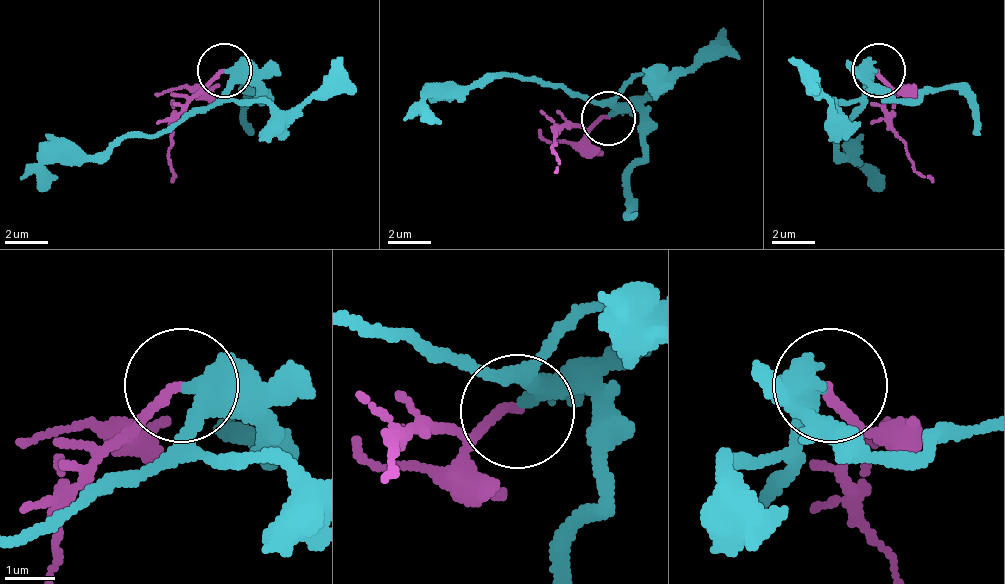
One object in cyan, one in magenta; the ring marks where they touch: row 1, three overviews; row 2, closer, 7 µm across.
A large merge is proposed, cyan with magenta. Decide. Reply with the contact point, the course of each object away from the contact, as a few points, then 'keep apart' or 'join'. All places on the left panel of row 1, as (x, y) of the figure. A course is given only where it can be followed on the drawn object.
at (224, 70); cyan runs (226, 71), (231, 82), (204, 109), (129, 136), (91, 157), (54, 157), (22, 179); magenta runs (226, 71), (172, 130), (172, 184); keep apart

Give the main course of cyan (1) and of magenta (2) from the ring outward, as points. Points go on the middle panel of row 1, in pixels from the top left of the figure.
...
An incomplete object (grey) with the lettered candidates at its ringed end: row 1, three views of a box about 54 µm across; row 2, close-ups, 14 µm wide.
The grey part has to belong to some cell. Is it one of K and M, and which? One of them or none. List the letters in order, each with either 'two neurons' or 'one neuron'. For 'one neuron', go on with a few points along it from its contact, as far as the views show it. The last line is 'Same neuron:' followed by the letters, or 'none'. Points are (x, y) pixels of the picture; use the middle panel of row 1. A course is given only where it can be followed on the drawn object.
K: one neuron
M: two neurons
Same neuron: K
---
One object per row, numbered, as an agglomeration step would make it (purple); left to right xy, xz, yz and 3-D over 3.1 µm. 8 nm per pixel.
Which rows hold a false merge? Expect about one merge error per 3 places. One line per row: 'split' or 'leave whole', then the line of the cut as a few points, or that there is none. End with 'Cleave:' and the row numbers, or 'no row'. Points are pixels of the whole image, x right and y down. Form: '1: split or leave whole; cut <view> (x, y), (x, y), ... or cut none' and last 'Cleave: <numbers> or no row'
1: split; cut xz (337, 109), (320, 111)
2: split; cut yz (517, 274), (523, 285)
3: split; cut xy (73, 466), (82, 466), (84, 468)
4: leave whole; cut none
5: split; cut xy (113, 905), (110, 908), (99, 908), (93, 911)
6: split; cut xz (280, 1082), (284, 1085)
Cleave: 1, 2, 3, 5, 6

Exercise description → In the records above, find every line containing the word "across" and show it.

Exercise result →
One object in cyan, one in magenta; the ring marks where they touch: row 1, three overviews; row 2, closer, 7 µm across.
An incomplete object (grey) with the lettered candidates at its ringed end: row 1, three views of a box about 54 µm across; row 2, close-ups, 14 µm wide.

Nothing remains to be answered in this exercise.